§ Problems and tasks
a) According to the climate law passage, by what date must lignite be phased out?
b) Convert the entries that follow the climate law passage into a JSON list of strings, one string per line and no blank lines. Leave out the picture lines.
# START OF Passage
Greek climate law: One small step, while giant leaps are needed towards climate neutrality

Posted on May, 31 2022

The national climate law voted by the Hellenic Parliament last week marks a timid start towards setting up the necessary robust national policy framework that will enable Greece’s smart and socially just transition to zero greenhouse gas emissions.

The Greek climate law, which was voted on May 26th, is marked with a double gap: its targets fall far short of the global target of limiting climate change to 1.5 ° C, in order to prevent the looming climate collapse (ambition gap), while it also lacks the necessary measures and policies that will guarantee front-loaded and smart fossil fuel phase-out (implementation gap)

According to a joint statement issued by 11 environmental, humanitarian and labour organisations before its voting, Greece’s 4935/2022 “National climate law – Transition to climate neutrality and adaptation to climate change”: 

  • Reiterates targets already in force under EU law, such as those set out in Regulation 2021/1119 establishing a framework for achieving climate neutrality. 
  • Leaves open the door for rollback on the intermediate emissions reduction targets, instead of provisioning that they can only be improved in order to reflect a progression over time. (art. 8).
  • States that more specific climate targets will be "pursued" in various sectors (art. 10 par. 1, par. (C)), but a specific and binding deadline is only set in relation to lignite phase-out (31.12.2028). The silence about the necessary end to all fossil fuels - with a few special exceptions (burning fuel oil on the islands, oil burners in buildings) – raises serious concerns about the prospects of new oil and gas exploration and drilling projects in many land and marine areas.
  • Introduces measures of minimal ambition in relation to emissions reductions in buildings, and allows for significant exceptions.
  • It provides for scientifically unsubstantiated exceptions to high carbon footprint sectors, such as land and air transport projects, ports, and energy and fuel transport projects from the obligation to reduce emissions by 30% (art. 19 par. 1).
# END OF Passage
# START OF Material provided
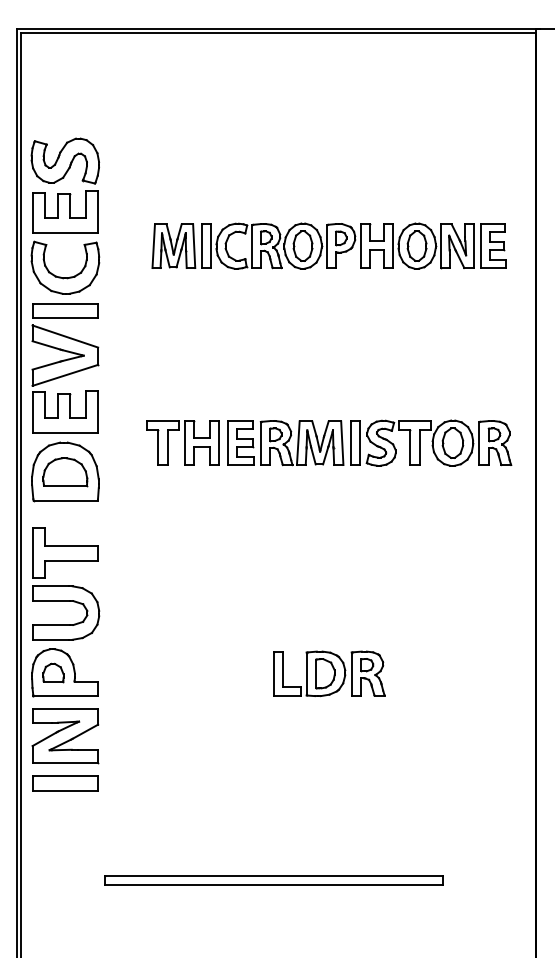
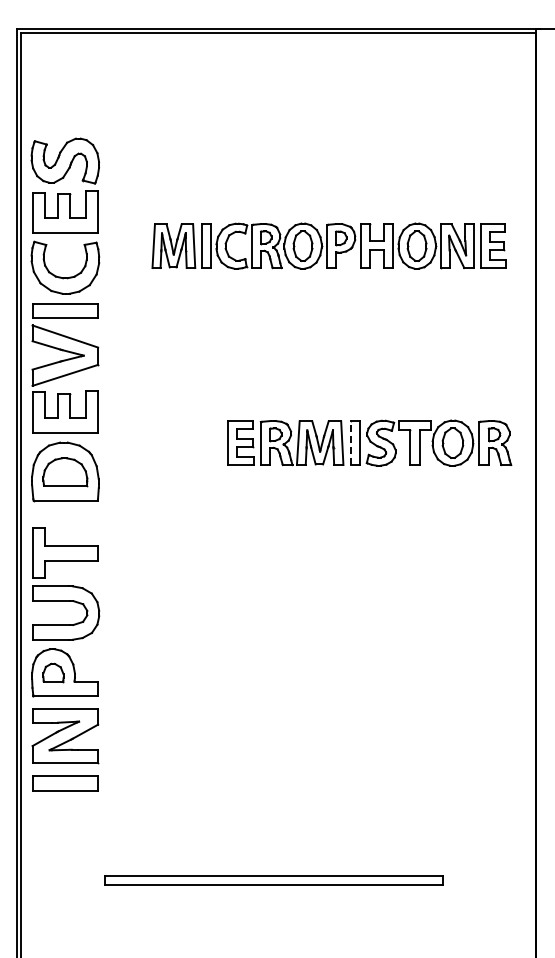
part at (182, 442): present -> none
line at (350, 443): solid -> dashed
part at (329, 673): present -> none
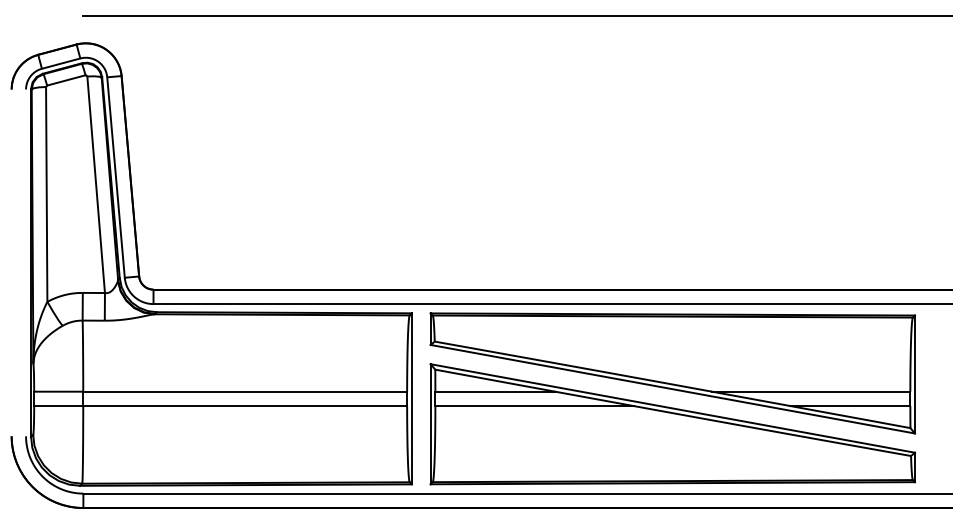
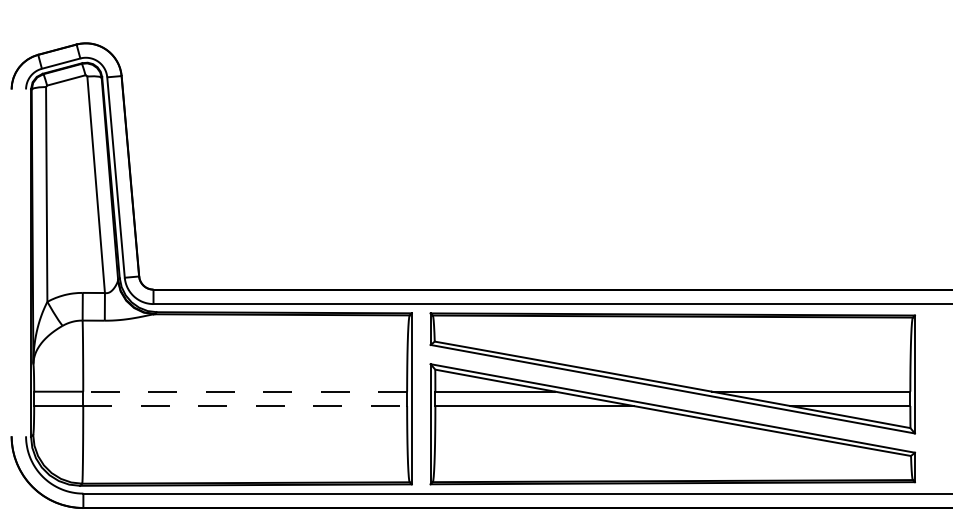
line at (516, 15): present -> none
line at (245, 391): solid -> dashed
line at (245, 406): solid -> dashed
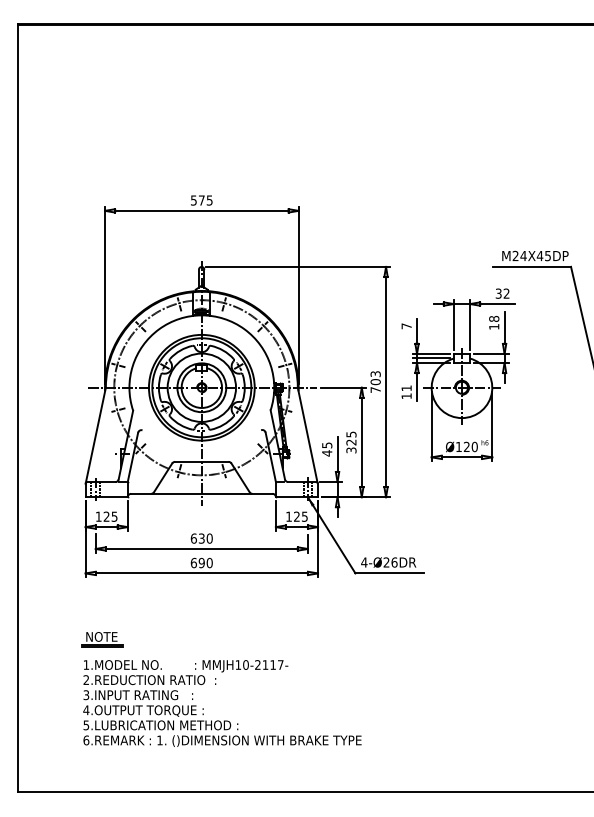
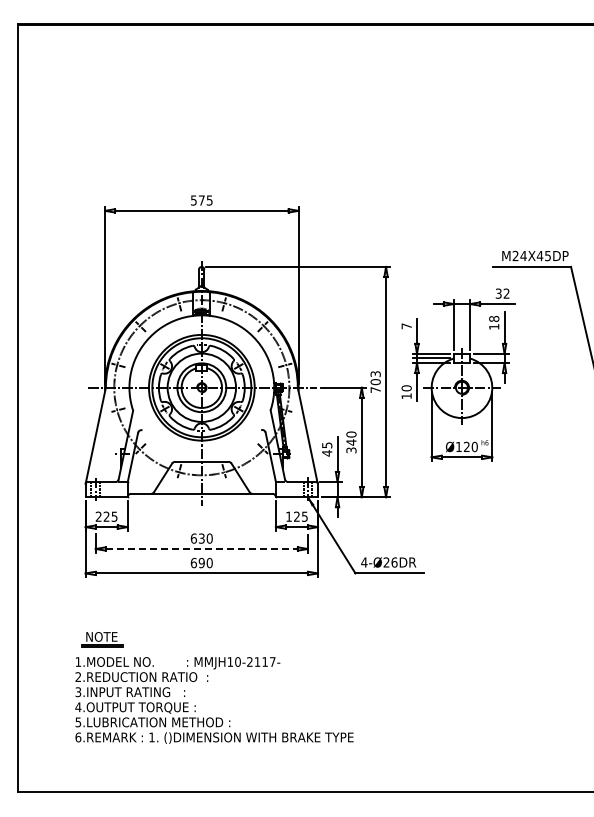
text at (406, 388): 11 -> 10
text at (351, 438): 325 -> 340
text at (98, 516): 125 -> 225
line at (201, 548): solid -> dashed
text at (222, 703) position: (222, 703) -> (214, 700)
# END OF Material provided
§ Problem solutions
a) 31.12.2028

b)
[
  "part at (182, 442): present -> none",
  "line at (350, 443): solid -> dashed",
  "part at (329, 673): present -> none",
  "line at (516, 15): present -> none",
  "line at (245, 391): solid -> dashed",
  "line at (245, 406): solid -> dashed",
  "text at (406, 388): 11 -> 10",
  "text at (351, 438): 325 -> 340",
  "text at (98, 516): 125 -> 225",
  "line at (201, 548): solid -> dashed",
  "text at (222, 703) position: (222, 703) -> (214, 700)"
]